Optimisation progress for libzahl, compared to other big integer
libraries. These comparisons are for 152-bit integers. Functions
in parenthesis the right column are functions that needs
optimisation to improve the peformance of the function in the
left column. Double-parenthesis means there may be a better way
to do it. Inside square-brackets, there are some comments on
multi-bit comparisons.

zset .................... fastest [until ~750, then gmp, also tomsfastmath after ~2750]
zseti ................... tomsfastmath is faster [always]
zsetu ................... tomsfastmath is faster [always]
zneg(a, b) .............. fastest [until ~300, then gmp]
zneg(a, a) .............. fastest [always] (shared with gmp)
zabs(a, b) .............. fastest [until ~700, then gmp, also after ~2700]
zabs(a, a) .............. tomsfastmath is faster [always]
zadd_unsigned ........... fastest [until 3600~4000, then gmp] (faster than all others' zadd)
zsub_unsigned ........... fastest [always] (faster than all others' zsub)

····················

» **Task set**:
1. According to the libzahl benchmark notes, what size of integers are the comparisons made for?
2. Extend the libzahl benchmark notes past the final "zsub_unsigned" line, keeping their format.
The rows come from a separate source unrelated to the libzahl benchmark notes.

» **Stored data**:
····················

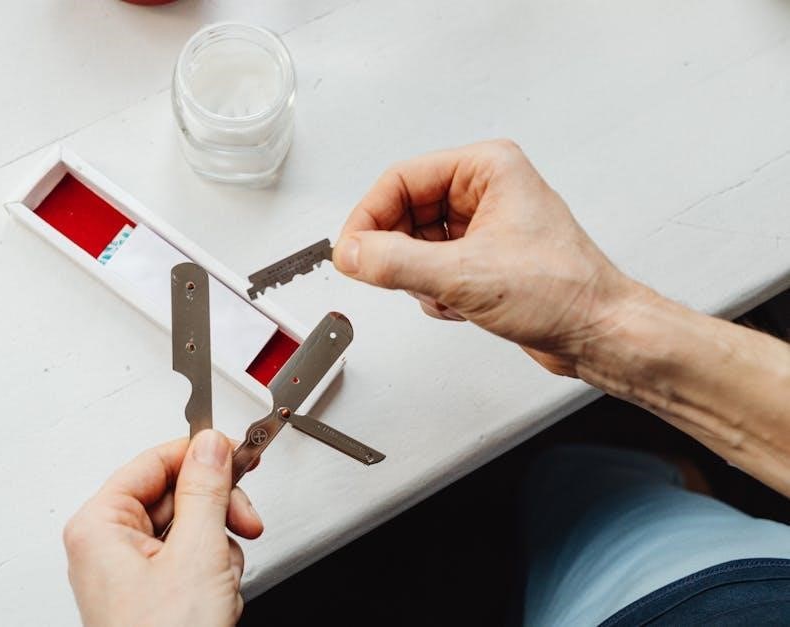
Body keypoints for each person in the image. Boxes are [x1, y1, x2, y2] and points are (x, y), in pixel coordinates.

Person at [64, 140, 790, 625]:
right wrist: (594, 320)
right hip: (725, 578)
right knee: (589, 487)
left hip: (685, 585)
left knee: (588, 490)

····················

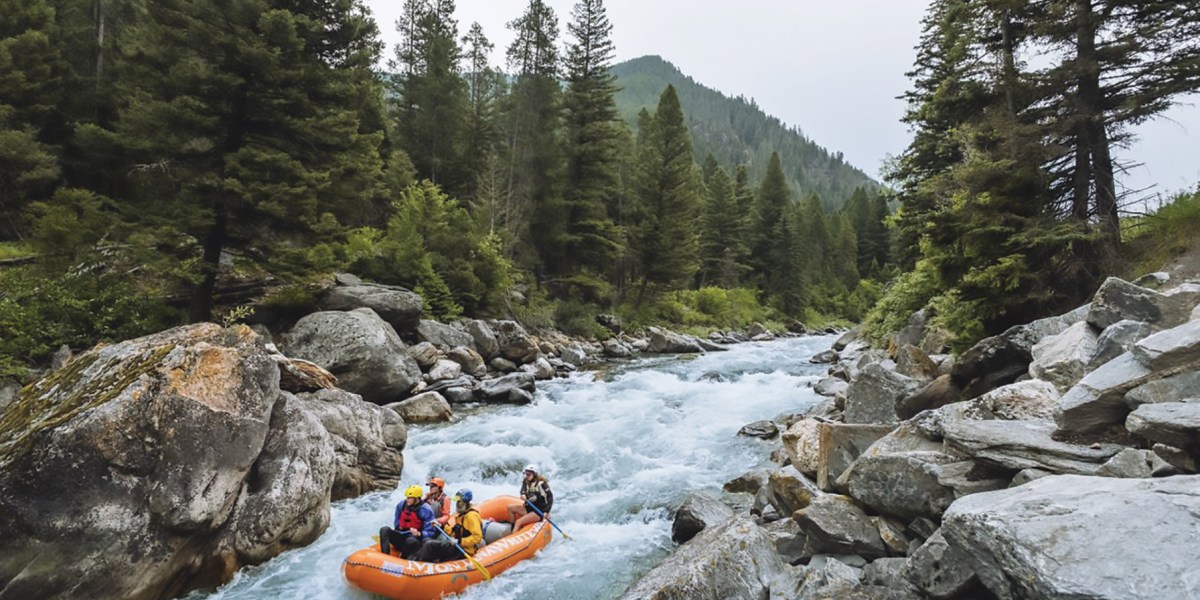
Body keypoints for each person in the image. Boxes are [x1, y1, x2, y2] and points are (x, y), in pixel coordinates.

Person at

····················

» **Task-by-task outputs**:
1. 152-bit integers.

2.
zadd .................... fastest [almost never]
zsub .................... 98 % of libtommath [always]
zand .................... 77 % of tomsfastmath [until ~150, then gmp]
zor ..................... 65 % of tomsfastmath [until ~250, then gmp]
zxor .................... 87 % of tomsfastmath [until ~500, then gmp]
znot .................... fastest [always]
zeven ................... fastest [always]
zodd .................... fastest [always]
zeven_nonzero ........... fastest [always]
zodd_nonzero ............ fastest [always]
zzero ................... fastest [always] (shared with gmp and libtommath)
zsignum ................. fastest [always] (shared with gmp)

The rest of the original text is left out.